Alright, so if I do the same for all the files and environments, I’ll end up with this structure:
.
└── terragrunt
├── dev
│ ├── westeurope
│ │ ├── common-services
│ │ │ ├── common-services.tfvars
│ │ │ └── terragrunt.hcl
│ │ ├── kubernetes
│ │ │ ├── aks.tfvars
│ │ │ └── terragrunt.hcl
│ │ ├── mysql
│ │ │ ├── mysql.tfvars
│ │ │ └── terragrunt.hcl
│ │ ├── networking
│ │ │ ├── networking.tfvars
│ │ │ └── terragrunt.hcl
│ │ └── location.hcl
│ └── env.hcl
├── prod
│ ├── westeurope
│ │ ├── common-services
│ │ │ ├── common-services.tfvars
│ │ │ └── terragrunt.hcl
│ │ ├── kubernetes
│ │ │ ├── aks.tfvars
│ │ │ └── terragrunt.hcl
│ │ ├── mysql
│ │ │ ├── mysql.tfvars
│ │ │ └── terragrunt.hcl
│ │ ├── networking
│ │ │ ├── networking.tfvars
│ │ │ └── terragrunt.hcl
│ │ └── location.hcl
│ └── env.hcl
├── uat
│ ├── westeurope
│ │ ├── common-services
│ │ │ ├── common-services.tfvars
│ │ │ └── terragrunt.hcl
│ │ ├── kubernetes
│ │ │ ├── aks.tfvars
│ │ │ └── terragrunt.hcl
│ │ ├── mysql
│ │ │ ├── mysql.tfvars
│ │ │ └── terragrunt.hcl
│ │ ├── networking
│ │ │ ├── networking.tfvars
│ │ │ └── terragrunt.hcl
│ │ └── location.hcl
│ └── env.hcl
└── terragrunt.hcl
So, now we are ready to go! We have our environments ready for our project and Terraform modules can be used by any other project! How cool is that?! And there is even more you can do with Terragrunt. You can for example create dependencies between the components and run terragrunt run-all apply from the root directory and terragrunt will go into each of the children and execute terragrunt apply in each of them so you can deploy the whole infrastructure with a single command! There is a catch though. You may be wondering how could you deploy Kubernetes before the Virtual network exists, or how can you deploy monitoring agent which depends on Log Analytics Workspace before the workspace actually exists. Terragrunt has a solution for that. You just need to specify dependencies code block in your terragrunt.hcl file. Let’s consider the kubernetes component. It depends on networking (you know, for networking) as well as common-services (for monitoring and possibly secrets from Key Vault). You can add the following block to the terragrunt.hcl:
dependencies {
paths = ["../common-services", "../networking"]
}
What’s even more interesting, you may also use outputs from those dependencies and use them in the inputs block of the dependent component!

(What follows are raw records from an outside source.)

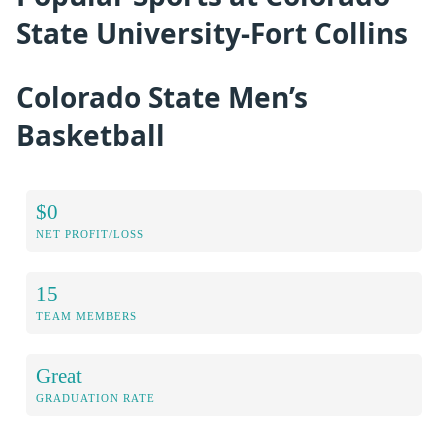
State University-Fort Collins
Colorado State Men’s
Basketball
$0
NET PROFIT/LOSS
15
TEAM MEMBERS
Great
GRADUATION RATE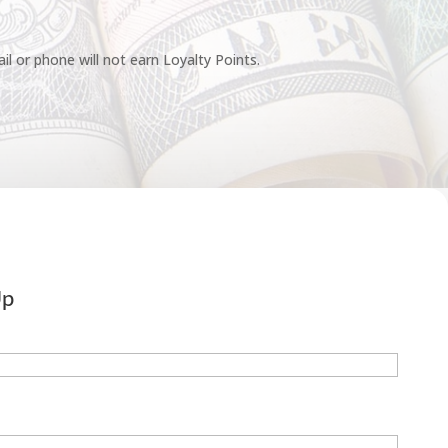
l or phone will not earn Loyalty Points.
Up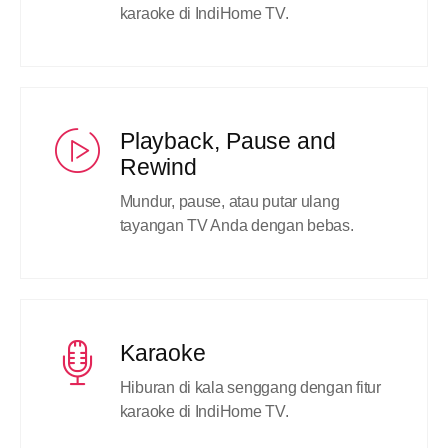
karaoke di IndiHome TV.
Playback, Pause and
Rewind
Mundur, pause, atau putar ulang
tayangan TV Anda dengan bebas.
Karaoke
Hiburan di kala senggang dengan fitur
karaoke di IndiHome TV.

Just define dependency block and use the outputs:
dependency "networking" {
config_path = "../networking"
}
inputs = {
aks_subnet_id = dependency.networking.outputs.aks_subnet_id
environment = local.env.locals.environment
location = local.location.locals.location
tags = merge(
local.common_vars.tags,
{"Source" = "*Terragrunt*"}
)
}
If you are like me then you found the Terragrunt to be an AWESOME tool. What I suggest to implement though is some kind of CI/CD pipeline to apply your infrastructure as it still might be error prone when applying manually. For example dev, uat and prod environments live in different Azure Subscription and you may not notice that you are currently using prod subscription while you are running Terragrunt from dev environment. Then you will be surprised that it wants to recreate the whole infrastructure.
So, I hope you will give a try to Terragrunt and I promiss you won’t regret!